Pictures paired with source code

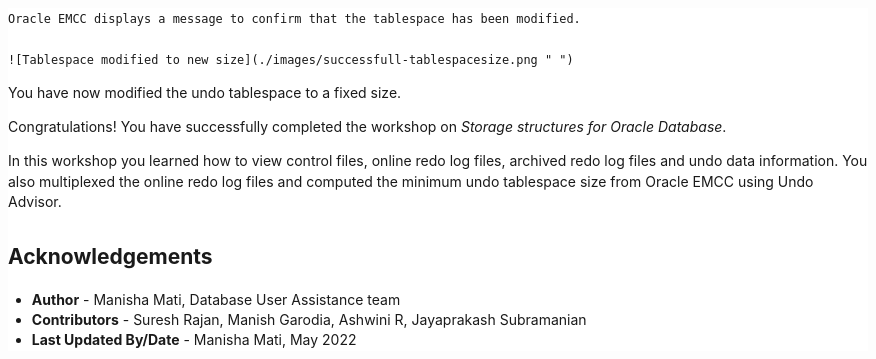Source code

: 	Oracle EMCC displays a message to confirm that the tablespace has been modified.

    ![Tablespace modified to new size](./images/successfull-tablespacesize.png " ")

You have now modified the undo tablespace to a fixed size.

Congratulations! You have successfully completed the workshop on *Storage structures for Oracle Database*.

In this workshop you learned how to view control files, online redo log files, archived redo log files and undo data information. You also multiplexed the online redo log files and computed the minimum undo tablespace size from Oracle EMCC using Undo Advisor.

## Acknowledgements

- **Author** - Manisha Mati, Database User Assistance team
- **Contributors** - Suresh Rajan, Manish Garodia, Ashwini R, Jayaprakash Subramanian
- **Last Updated By/Date** - Manisha Mati, May 2022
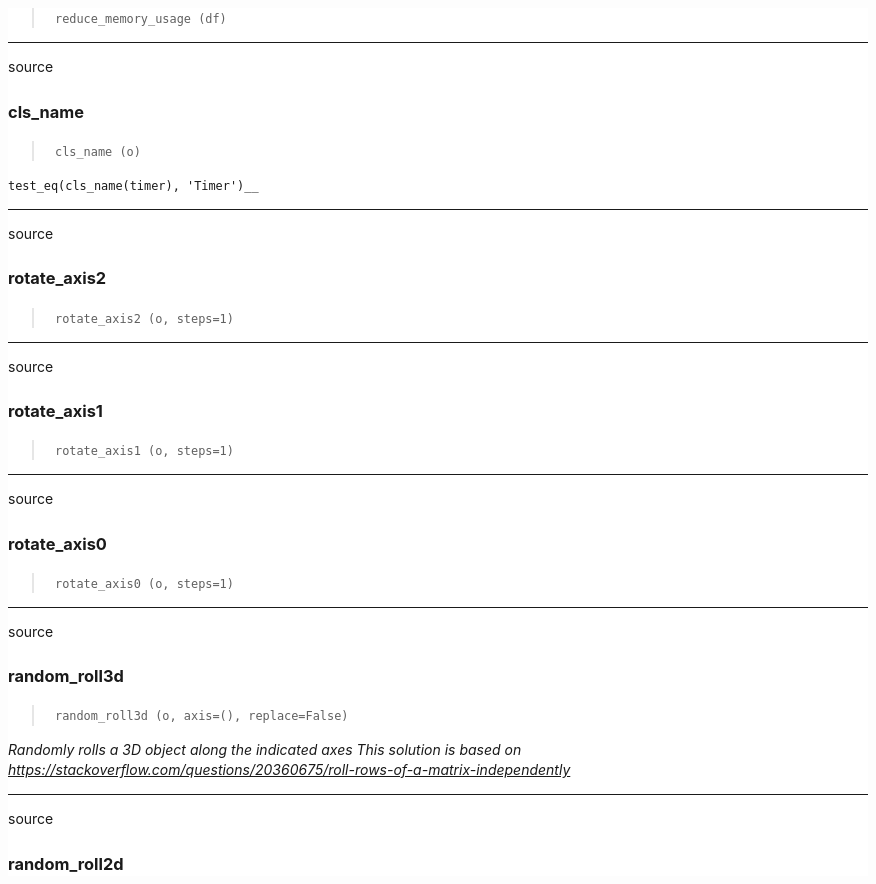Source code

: > 
>      reduce_memory_usage (df)

* * *

source

### cls_name

> 
>      cls_name (o)
    
    
    test_eq(cls_name(timer), 'Timer')__

* * *

source

### rotate_axis2

> 
>      rotate_axis2 (o, steps=1)

* * *

source

### rotate_axis1

> 
>      rotate_axis1 (o, steps=1)

* * *

source

### rotate_axis0

> 
>      rotate_axis0 (o, steps=1)

* * *

source

### random_roll3d

> 
>      random_roll3d (o, axis=(), replace=False)

_Randomly rolls a 3D object along the indicated axes This solution is based on https://stackoverflow.com/questions/20360675/roll-rows-of-a-matrix-independently_

* * *

source

### random_roll2d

### TASK OBJECTIVE
Please give the items again from the start up to and including the line with "Congratulations! You have", swapping every "modified" for "resized" and keeping everything else unchanged. Leave the pictures out of your answer.

### WRITTEN SOLUTION
Source code

: 	Oracle EMCC displays a message to confirm that the tablespace has been resized.

    ![Tablespace resized to new size](./images/successfull-tablespacesize.png " ")

You have now resized the undo tablespace to a fixed size.

Congratulations! You have successfully completed the workshop on *Storage structures for Oracle Database*.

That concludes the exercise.